* BEGIN Extract provided *
A few days back, when I met Prof Krishna Kumar in Ahmedabad, a prominent scholar on education, whom I have considered over the last two decades more as the main brain behind Prof Yash Pal’s well-known report "Learning without Burden" (1993), I just couldn’t resist recalling my interactions with him as a BA (honours) English student in Kirori Mal College in Delhi. Prof Kumar was in Ahmedabad to deliver a lecture on why our education system was failing to succeed. It was an Umashakar Joshi memorial lecture.
All that I knew of Umashankar Joshi was, he was a prominent Gujarati poet and that he was vice chancellor of the Gujarat University, but had a very vague idea that he was a keen observer of education, too. Before Prof Kumar began his address, Svati Joshi, who had organized the lecture, told the Ahmedabad Management Association audience, that as a budding poet, during his youth, Umashankar Joshi organized protests in the city against making higher education the exclusive forte of Ahmedabad's mill owners. He was, in fact, a strong protagonist of public education.
* END Extract provided *
* **Problems to solve**:
(a) Name every person identified by name in the passage about Prof Krishna Kumar's Ahmedabad lecture.
(b) Using the passage about Prof Krishna Kumar's Ahmedabad lecture, decide whether each statement holds: (i) Prof Kumar gave his lecture in Delhi. (ii) Umashankar Joshi served as vice chancellor of Gujarat University. (iii) Svati Joshi organized the lecture.
(c) Extend the passage about Prof Krishna Kumar's Ahmedabad lecture, starting after its final sentence.
* BEGIN Record excerpts *
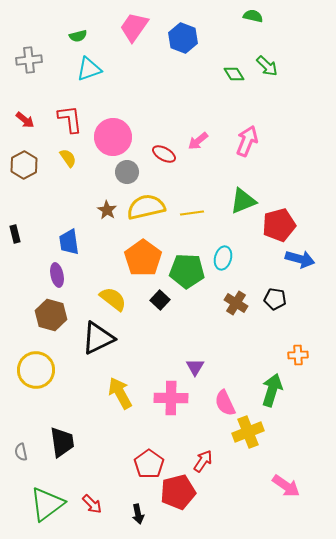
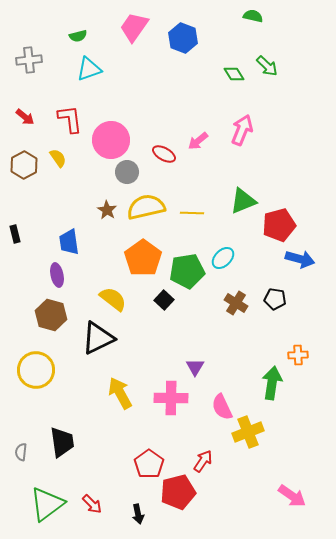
red arrow at (25, 120): moved 3 px up
pink circle at (113, 137): moved 2 px left, 3 px down
pink arrow at (247, 141): moved 5 px left, 11 px up
yellow semicircle at (68, 158): moved 10 px left
yellow line at (192, 213): rotated 10 degrees clockwise
cyan ellipse at (223, 258): rotated 30 degrees clockwise
green pentagon at (187, 271): rotated 12 degrees counterclockwise
black square at (160, 300): moved 4 px right
green arrow at (272, 390): moved 7 px up; rotated 8 degrees counterclockwise
pink semicircle at (225, 403): moved 3 px left, 4 px down
gray semicircle at (21, 452): rotated 18 degrees clockwise
pink arrow at (286, 486): moved 6 px right, 10 px down
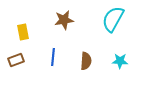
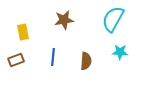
cyan star: moved 9 px up
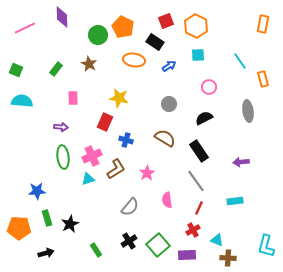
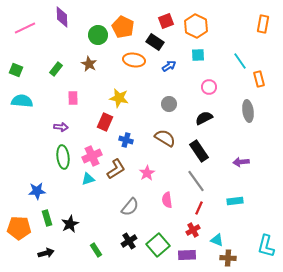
orange rectangle at (263, 79): moved 4 px left
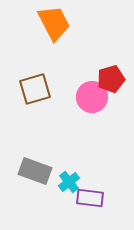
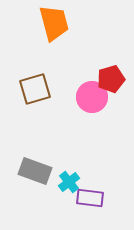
orange trapezoid: rotated 12 degrees clockwise
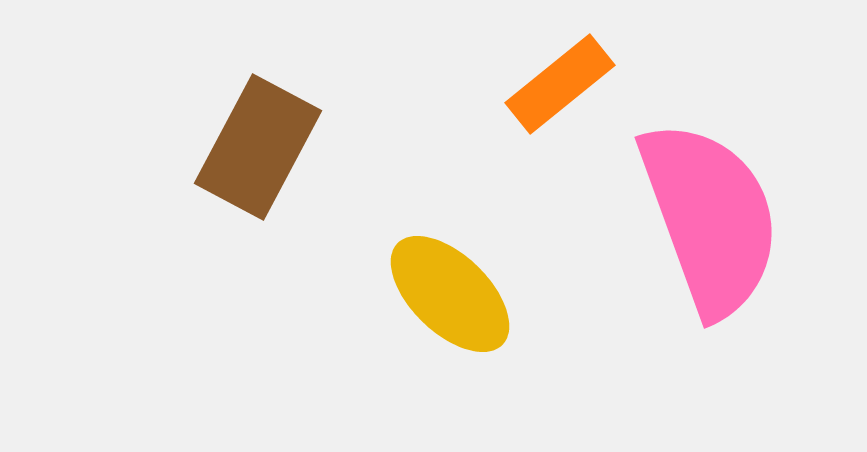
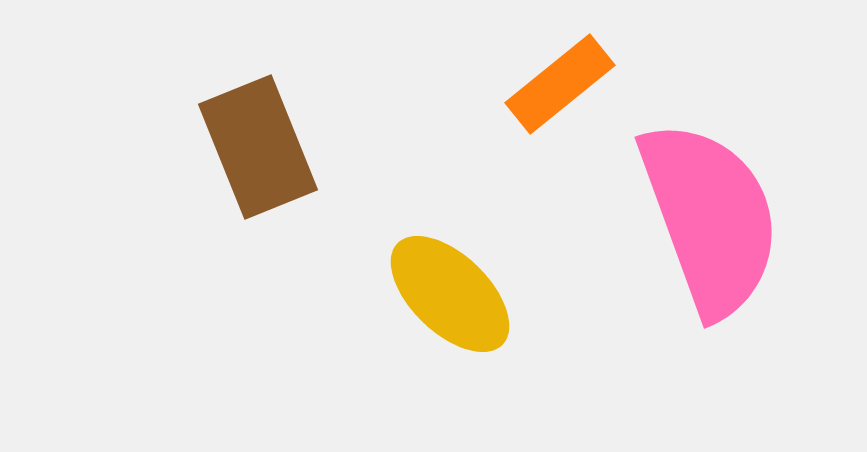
brown rectangle: rotated 50 degrees counterclockwise
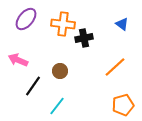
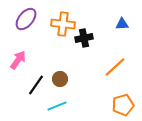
blue triangle: rotated 40 degrees counterclockwise
pink arrow: rotated 102 degrees clockwise
brown circle: moved 8 px down
black line: moved 3 px right, 1 px up
cyan line: rotated 30 degrees clockwise
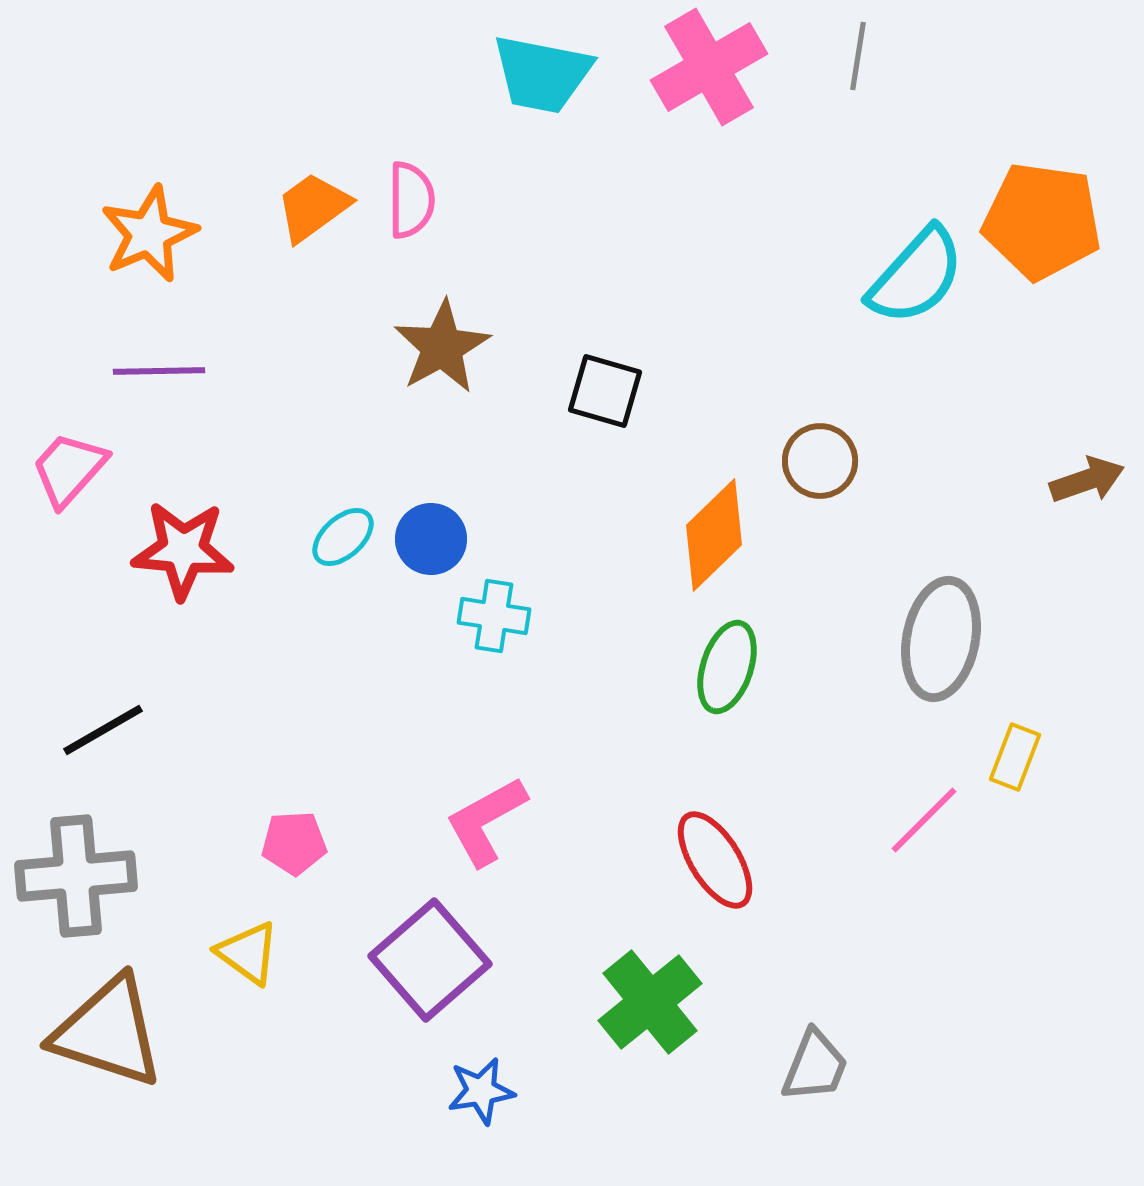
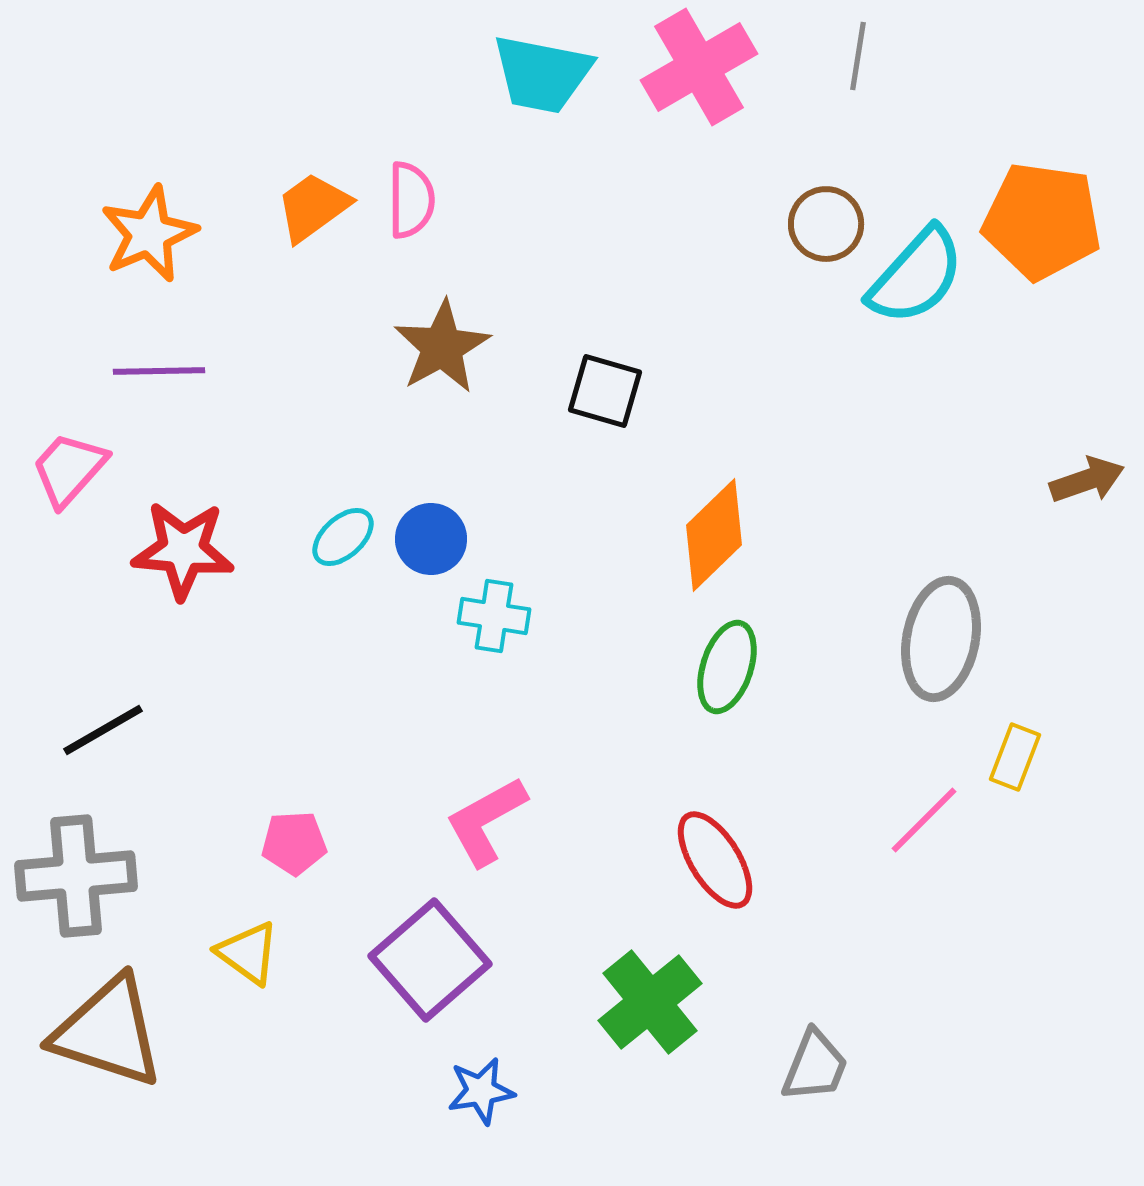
pink cross: moved 10 px left
brown circle: moved 6 px right, 237 px up
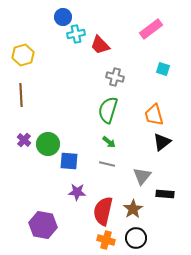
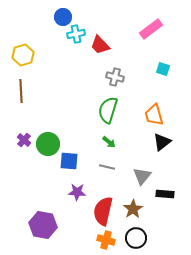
brown line: moved 4 px up
gray line: moved 3 px down
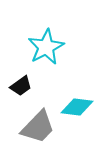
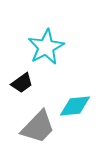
black trapezoid: moved 1 px right, 3 px up
cyan diamond: moved 2 px left, 1 px up; rotated 12 degrees counterclockwise
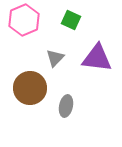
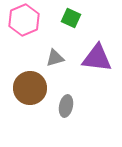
green square: moved 2 px up
gray triangle: rotated 30 degrees clockwise
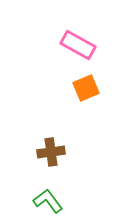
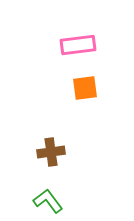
pink rectangle: rotated 36 degrees counterclockwise
orange square: moved 1 px left; rotated 16 degrees clockwise
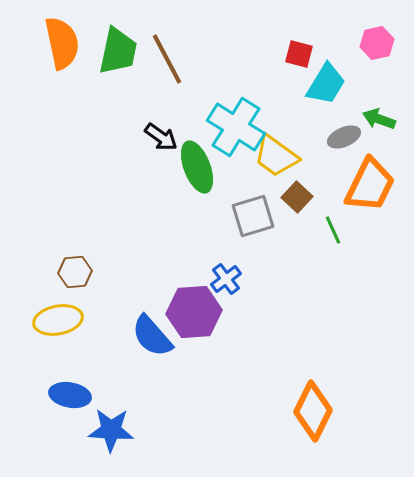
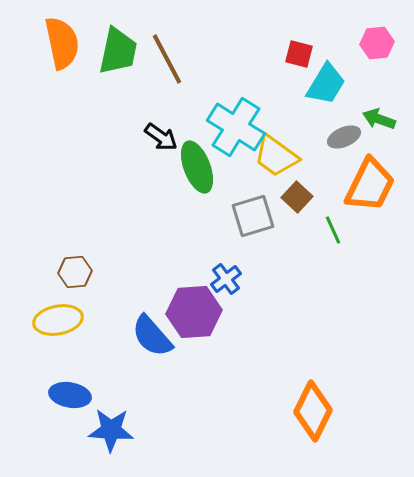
pink hexagon: rotated 8 degrees clockwise
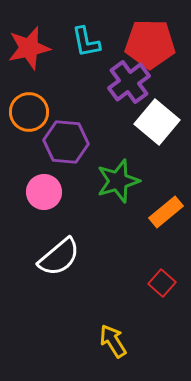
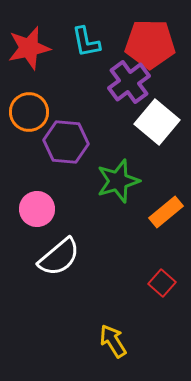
pink circle: moved 7 px left, 17 px down
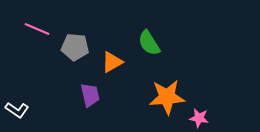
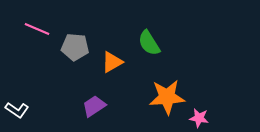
purple trapezoid: moved 4 px right, 11 px down; rotated 110 degrees counterclockwise
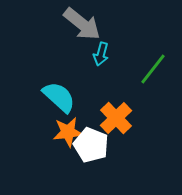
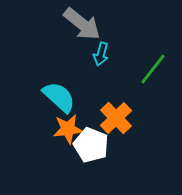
orange star: moved 3 px up
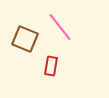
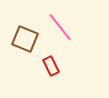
red rectangle: rotated 36 degrees counterclockwise
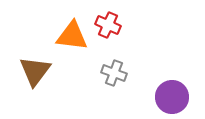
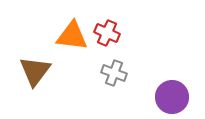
red cross: moved 1 px left, 8 px down
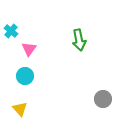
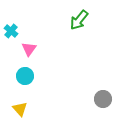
green arrow: moved 20 px up; rotated 50 degrees clockwise
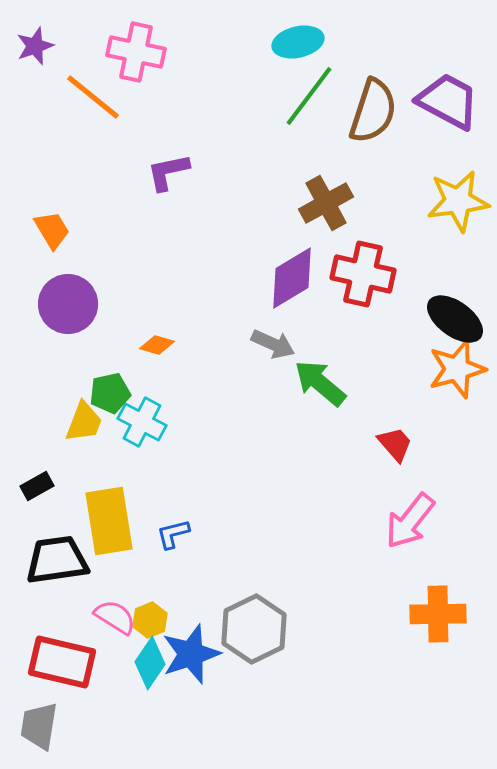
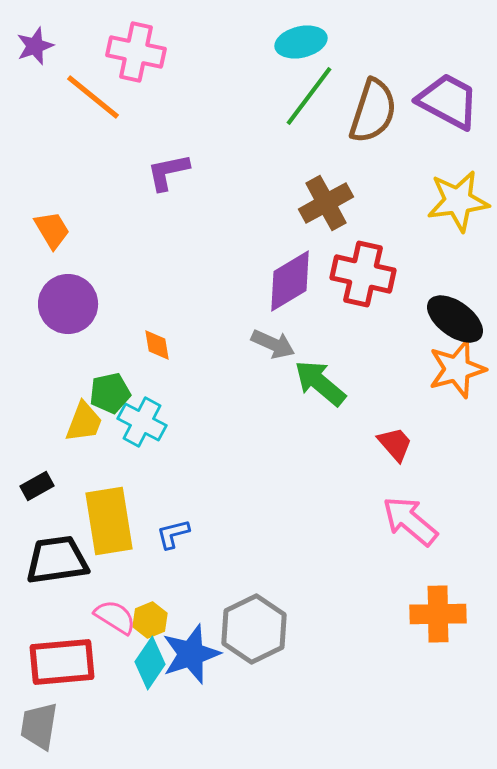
cyan ellipse: moved 3 px right
purple diamond: moved 2 px left, 3 px down
orange diamond: rotated 64 degrees clockwise
pink arrow: rotated 92 degrees clockwise
red rectangle: rotated 18 degrees counterclockwise
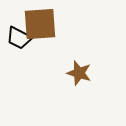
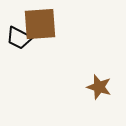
brown star: moved 20 px right, 14 px down
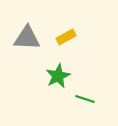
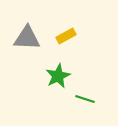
yellow rectangle: moved 1 px up
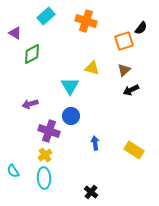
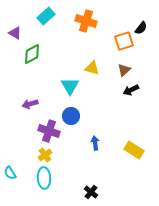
cyan semicircle: moved 3 px left, 2 px down
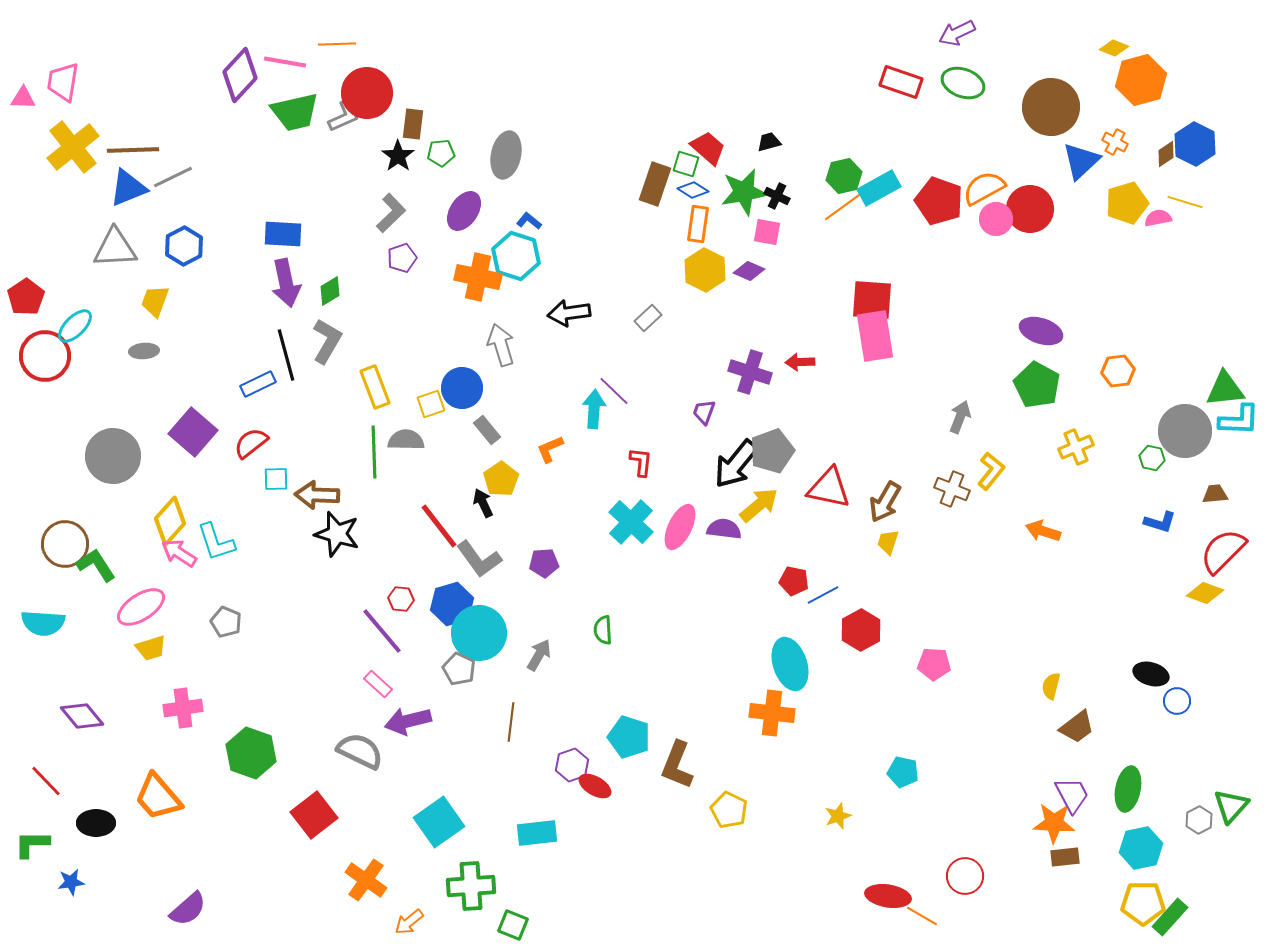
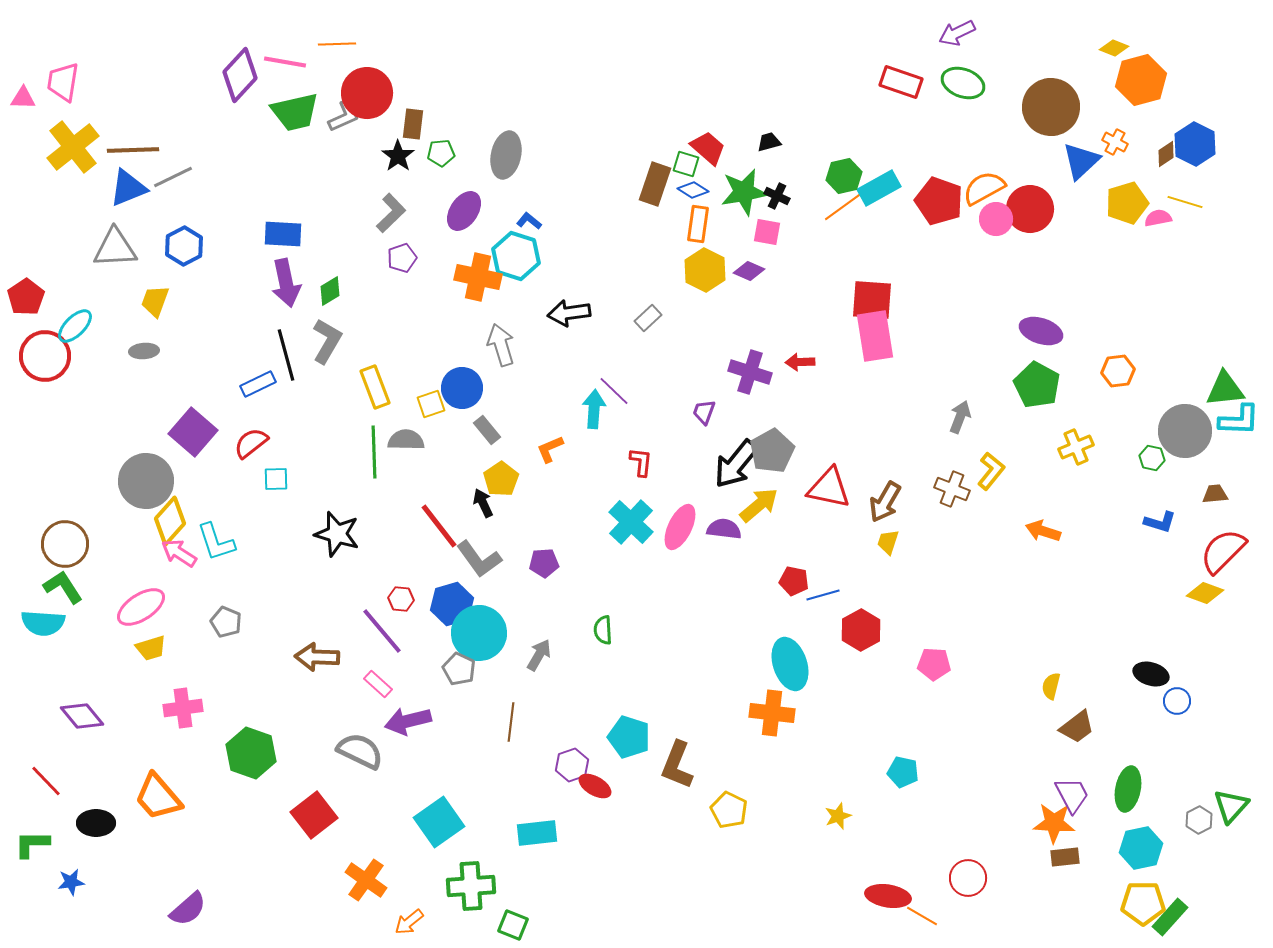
gray pentagon at (772, 451): rotated 9 degrees counterclockwise
gray circle at (113, 456): moved 33 px right, 25 px down
brown arrow at (317, 495): moved 162 px down
green L-shape at (96, 565): moved 33 px left, 22 px down
blue line at (823, 595): rotated 12 degrees clockwise
red circle at (965, 876): moved 3 px right, 2 px down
* END Record excerpts *
* **Final answers**:
(a) Krishna Kumar, Yash Pal, Umashankar Joshi, Svati Joshi

(b)
(i) No: "Prof Kumar was in Ahmedabad to deliver a lecture"
(ii) Yes: "he was vice chancellor of the Gujarat University"
(iii) Yes: "Svati Joshi, who had organized the lecture"

(c)
In early 1970s, Krishna Kumar, still not a professor, was officially my tutorial teacher in the college. Those were the days when I began keenly participating in political activities, and was associated with the CPI-M's student wing, Students’ Federation of India (SFI). So involved was I that I would skip classes, because I seriously believed a revolution was round the corner, and the CPI-M-led dictatorship of the proletariat would rule the country soon! So what was the point in attending classes, studying literature of our former colonial rulers?
I wouldn’t attend classes, but for some strange reason, enjoyed interacting with Krishna Kumar. Then a die-leftist, I recall, I asked him what he thought of Marx's view that religion was the opium of the masses. Prompt came his answer, which left a lasting impact on me: “Gandhi didn't utter anything different. He put it in very simple words, which everyone could understand: That to the hungry God is bread.”
He would also tell me why Premchand’s Hindi short stories should enjoy the same status in the literary world as those of Anton Chekhov; and that Gujarat’s Gandhian pedagogue Gijubhai Badheka’s experiments in teaching children in Bhavnagar were comparable to any of the top ones in the world, including Russia’s Anton Makarenko.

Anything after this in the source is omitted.